**TASK STATEMENT**
In full and without alteration, write out the lines below.

**RECORDS TO USE**
+++

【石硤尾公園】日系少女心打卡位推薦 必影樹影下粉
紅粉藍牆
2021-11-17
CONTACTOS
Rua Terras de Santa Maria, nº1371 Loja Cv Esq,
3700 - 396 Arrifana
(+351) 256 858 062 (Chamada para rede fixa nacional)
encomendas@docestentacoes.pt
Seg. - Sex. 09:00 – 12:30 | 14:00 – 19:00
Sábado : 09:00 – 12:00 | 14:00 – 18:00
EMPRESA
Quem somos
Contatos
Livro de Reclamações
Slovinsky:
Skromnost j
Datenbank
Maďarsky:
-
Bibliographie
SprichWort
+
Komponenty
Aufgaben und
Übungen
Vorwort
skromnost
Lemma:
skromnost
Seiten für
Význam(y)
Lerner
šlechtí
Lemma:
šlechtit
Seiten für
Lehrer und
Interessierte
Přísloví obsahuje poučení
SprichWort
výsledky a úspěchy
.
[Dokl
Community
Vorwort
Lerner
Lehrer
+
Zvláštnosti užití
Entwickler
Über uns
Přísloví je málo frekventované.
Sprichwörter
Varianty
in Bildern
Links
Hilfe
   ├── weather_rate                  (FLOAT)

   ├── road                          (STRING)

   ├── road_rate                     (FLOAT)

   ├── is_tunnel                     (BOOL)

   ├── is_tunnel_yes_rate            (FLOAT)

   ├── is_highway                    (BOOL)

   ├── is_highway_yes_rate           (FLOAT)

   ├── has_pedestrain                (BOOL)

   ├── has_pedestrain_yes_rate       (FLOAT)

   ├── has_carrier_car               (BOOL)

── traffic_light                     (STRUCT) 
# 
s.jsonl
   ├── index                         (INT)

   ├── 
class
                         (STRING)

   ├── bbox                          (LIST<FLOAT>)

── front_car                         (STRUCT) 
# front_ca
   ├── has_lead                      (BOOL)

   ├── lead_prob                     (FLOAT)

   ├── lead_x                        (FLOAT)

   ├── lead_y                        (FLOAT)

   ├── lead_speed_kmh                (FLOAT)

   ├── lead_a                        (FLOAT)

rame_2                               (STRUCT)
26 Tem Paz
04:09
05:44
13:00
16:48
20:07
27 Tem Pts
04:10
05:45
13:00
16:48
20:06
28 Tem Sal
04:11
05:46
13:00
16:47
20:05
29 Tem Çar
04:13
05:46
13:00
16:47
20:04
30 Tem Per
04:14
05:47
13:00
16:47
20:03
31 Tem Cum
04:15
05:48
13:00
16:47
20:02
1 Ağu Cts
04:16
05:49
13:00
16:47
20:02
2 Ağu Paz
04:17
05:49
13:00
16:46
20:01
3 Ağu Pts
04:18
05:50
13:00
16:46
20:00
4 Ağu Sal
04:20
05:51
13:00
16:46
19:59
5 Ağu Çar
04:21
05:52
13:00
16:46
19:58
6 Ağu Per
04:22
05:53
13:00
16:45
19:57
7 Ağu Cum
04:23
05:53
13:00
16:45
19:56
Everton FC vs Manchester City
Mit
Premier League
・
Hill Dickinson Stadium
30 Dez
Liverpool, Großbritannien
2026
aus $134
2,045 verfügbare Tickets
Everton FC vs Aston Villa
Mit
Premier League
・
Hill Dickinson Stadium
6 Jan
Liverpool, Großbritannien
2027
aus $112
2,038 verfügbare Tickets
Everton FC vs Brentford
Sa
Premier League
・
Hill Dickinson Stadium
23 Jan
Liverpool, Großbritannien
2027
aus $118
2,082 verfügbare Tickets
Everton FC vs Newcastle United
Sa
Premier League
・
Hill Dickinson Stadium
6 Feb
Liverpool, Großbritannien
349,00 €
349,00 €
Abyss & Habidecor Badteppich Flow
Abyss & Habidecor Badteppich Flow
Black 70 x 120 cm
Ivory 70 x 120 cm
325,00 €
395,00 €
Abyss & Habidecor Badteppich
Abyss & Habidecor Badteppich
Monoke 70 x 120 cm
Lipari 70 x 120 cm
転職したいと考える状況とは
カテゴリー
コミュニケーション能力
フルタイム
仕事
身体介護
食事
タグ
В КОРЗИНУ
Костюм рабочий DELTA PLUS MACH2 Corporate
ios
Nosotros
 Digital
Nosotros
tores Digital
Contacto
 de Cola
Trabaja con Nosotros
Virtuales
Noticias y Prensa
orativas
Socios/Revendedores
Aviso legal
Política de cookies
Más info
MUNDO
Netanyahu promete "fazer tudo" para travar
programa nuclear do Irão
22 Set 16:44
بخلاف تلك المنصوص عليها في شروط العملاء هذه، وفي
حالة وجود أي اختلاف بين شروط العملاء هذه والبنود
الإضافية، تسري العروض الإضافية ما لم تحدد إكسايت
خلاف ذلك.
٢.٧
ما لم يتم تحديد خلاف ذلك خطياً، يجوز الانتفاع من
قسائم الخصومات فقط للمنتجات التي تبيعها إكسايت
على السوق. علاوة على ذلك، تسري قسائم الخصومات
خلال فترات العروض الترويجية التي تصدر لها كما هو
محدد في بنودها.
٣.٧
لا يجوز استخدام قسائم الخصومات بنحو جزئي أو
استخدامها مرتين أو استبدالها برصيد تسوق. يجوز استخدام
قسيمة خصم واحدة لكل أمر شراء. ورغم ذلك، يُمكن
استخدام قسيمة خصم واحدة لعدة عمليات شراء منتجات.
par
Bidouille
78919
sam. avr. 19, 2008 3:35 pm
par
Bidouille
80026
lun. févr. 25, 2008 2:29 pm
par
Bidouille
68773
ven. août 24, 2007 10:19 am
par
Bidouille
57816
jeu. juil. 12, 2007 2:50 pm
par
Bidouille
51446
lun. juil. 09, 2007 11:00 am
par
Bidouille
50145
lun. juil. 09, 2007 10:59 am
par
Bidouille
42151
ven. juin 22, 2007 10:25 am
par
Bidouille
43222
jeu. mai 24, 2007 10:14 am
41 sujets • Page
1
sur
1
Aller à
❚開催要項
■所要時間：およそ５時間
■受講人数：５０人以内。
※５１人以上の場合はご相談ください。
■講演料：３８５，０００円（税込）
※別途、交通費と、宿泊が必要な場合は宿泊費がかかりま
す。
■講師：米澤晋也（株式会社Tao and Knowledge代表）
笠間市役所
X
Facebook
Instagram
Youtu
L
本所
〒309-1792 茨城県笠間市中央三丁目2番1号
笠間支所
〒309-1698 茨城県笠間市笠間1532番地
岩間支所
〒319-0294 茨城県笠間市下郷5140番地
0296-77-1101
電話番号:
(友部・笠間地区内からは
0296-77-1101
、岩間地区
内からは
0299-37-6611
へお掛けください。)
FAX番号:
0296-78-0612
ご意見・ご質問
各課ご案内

+++

**ANSWER SPACE**
【石硤尾公園】日系少女心打卡位推薦 必影樹影下粉
紅粉藍牆
2021-11-17
CONTACTOS
Rua Terras de Santa Maria, nº1371 Loja Cv Esq,
3700 - 396 Arrifana
(+351) 256 858 062 (Chamada para rede fixa nacional)
encomendas@docestentacoes.pt
Seg. - Sex. 09:00 – 12:30 | 14:00 – 19:00
Sábado : 09:00 – 12:00 | 14:00 – 18:00
EMPRESA
Quem somos
Contatos
Livro de Reclamações
Slovinsky:
Skromnost j
Datenbank
Maďarsky:
-
Bibliographie
SprichWort
+
Komponenty
Aufgaben und
Übungen
Vorwort
skromnost
Lemma:
skromnost
Seiten für
Význam(y)
Lerner
šlechtí
Lemma:
šlechtit
Seiten für
Lehrer und
Interessierte
Přísloví obsahuje poučení
SprichWort
výsledky a úspěchy
.
[Dokl
Community
Vorwort
Lerner
Lehrer
+
Zvláštnosti užití
Entwickler
Über uns
Přísloví je málo frekventované.
Sprichwörter
Varianty
in Bildern
Links
Hilfe
   ├── weather_rate                  (FLOAT)

   ├── road                          (STRING)

   ├── road_rate                     (FLOAT)

   ├── is_tunnel                     (BOOL)

   ├── is_tunnel_yes_rate            (FLOAT)

   ├── is_highway                    (BOOL)

   ├── is_highway_yes_rate           (FLOAT)

   ├── has_pedestrain                (BOOL)

   ├── has_pedestrain_yes_rate       (FLOAT)

   ├── has_carrier_car               (BOOL)

── traffic_light                     (STRUCT) 
# 
s.jsonl
   ├── index                         (INT)

   ├── 
class
                         (STRING)

   ├── bbox                          (LIST<FLOAT>)

── front_car                         (STRUCT) 
# front_ca
   ├── has_lead                      (BOOL)

   ├── lead_prob                     (FLOAT)

   ├── lead_x                        (FLOAT)

   ├── lead_y                        (FLOAT)

   ├── lead_speed_kmh                (FLOAT)

   ├── lead_a                        (FLOAT)

rame_2                               (STRUCT)
26 Tem Paz
04:09
05:44
13:00
16:48
20:07
27 Tem Pts
04:10
05:45
13:00
16:48
20:06
28 Tem Sal
04:11
05:46
13:00
16:47
20:05
29 Tem Çar
04:13
05:46
13:00
16:47
20:04
30 Tem Per
04:14
05:47
13:00
16:47
20:03
31 Tem Cum
04:15
05:48
13:00
16:47
20:02
1 Ağu Cts
04:16
05:49
13:00
16:47
20:02
2 Ağu Paz
04:17
05:49
13:00
16:46
20:01
3 Ağu Pts
04:18
05:50
13:00
16:46
20:00
4 Ağu Sal
04:20
05:51
13:00
16:46
19:59
5 Ağu Çar
04:21
05:52
13:00
16:46
19:58
6 Ağu Per
04:22
05:53
13:00
16:45
19:57
7 Ağu Cum
04:23
05:53
13:00
16:45
19:56
Everton FC vs Manchester City
Mit
Premier League
・
Hill Dickinson Stadium
30 Dez
Liverpool, Großbritannien
2026
aus $134
2,045 verfügbare Tickets
Everton FC vs Aston Villa
Mit
Premier League
・
Hill Dickinson Stadium
6 Jan
Liverpool, Großbritannien
2027
aus $112
2,038 verfügbare Tickets
Everton FC vs Brentford
Sa
Premier League
・
Hill Dickinson Stadium
23 Jan
Liverpool, Großbritannien
2027
aus $118
2,082 verfügbare Tickets
Everton FC vs Newcastle United
Sa
Premier League
・
Hill Dickinson Stadium
6 Feb
Liverpool, Großbritannien
349,00 €
349,00 €
Abyss & Habidecor Badteppich Flow
Abyss & Habidecor Badteppich Flow
Black 70 x 120 cm
Ivory 70 x 120 cm
325,00 €
395,00 €
Abyss & Habidecor Badteppich
Abyss & Habidecor Badteppich
Monoke 70 x 120 cm
Lipari 70 x 120 cm
転職したいと考える状況とは
カテゴリー
コミュニケーション能力
フルタイム
仕事
身体介護
食事
タグ
В КОРЗИНУ
Костюм рабочий DELTA PLUS MACH2 Corporate
ios
Nosotros
 Digital
Nosotros
tores Digital
Contacto
 de Cola
Trabaja con Nosotros
Virtuales
Noticias y Prensa
orativas
Socios/Revendedores
Aviso legal
Política de cookies
Más info
MUNDO
Netanyahu promete "fazer tudo" para travar
programa nuclear do Irão
22 Set 16:44
بخلاف تلك المنصوص عليها في شروط العملاء هذه، وفي
حالة وجود أي اختلاف بين شروط العملاء هذه والبنود
الإضافية، تسري العروض الإضافية ما لم تحدد إكسايت
خلاف ذلك.
٢.٧
ما لم يتم تحديد خلاف ذلك خطياً، يجوز الانتفاع من
قسائم الخصومات فقط للمنتجات التي تبيعها إكسايت
على السوق. علاوة على ذلك، تسري قسائم الخصومات
خلال فترات العروض الترويجية التي تصدر لها كما هو
محدد في بنودها.
٣.٧
لا يجوز استخدام قسائم الخصومات بنحو جزئي أو
استخدامها مرتين أو استبدالها برصيد تسوق. يجوز استخدام
قسيمة خصم واحدة لكل أمر شراء. ورغم ذلك، يُمكن
استخدام قسيمة خصم واحدة لعدة عمليات شراء منتجات.
par
Bidouille
78919
sam. avr. 19, 2008 3:35 pm
par
Bidouille
80026
lun. févr. 25, 2008 2:29 pm
par
Bidouille
68773
ven. août 24, 2007 10:19 am
par
Bidouille
57816
jeu. juil. 12, 2007 2:50 pm
par
Bidouille
51446
lun. juil. 09, 2007 11:00 am
par
Bidouille
50145
lun. juil. 09, 2007 10:59 am
par
Bidouille
42151
ven. juin 22, 2007 10:25 am
par
Bidouille
43222
jeu. mai 24, 2007 10:14 am
41 sujets • Page
1
sur
1
Aller à
❚開催要項
■所要時間：およそ５時間
■受講人数：５０人以内。
※５１人以上の場合はご相談ください。
■講演料：３８５，０００円（税込）
※別途、交通費と、宿泊が必要な場合は宿泊費がかかりま
す。
■講師：米澤晋也（株式会社Tao and Knowledge代表）
笠間市役所
X
Facebook
Instagram
Youtu
L
本所
〒309-1792 茨城県笠間市中央三丁目2番1号
笠間支所
〒309-1698 茨城県笠間市笠間1532番地
岩間支所
〒319-0294 茨城県笠間市下郷5140番地
0296-77-1101
電話番号:
(友部・笠間地区内からは
0296-77-1101
、岩間地区
内からは
0299-37-6611
へお掛けください。)
FAX番号:
0296-78-0612
ご意見・ご質問
各課ご案内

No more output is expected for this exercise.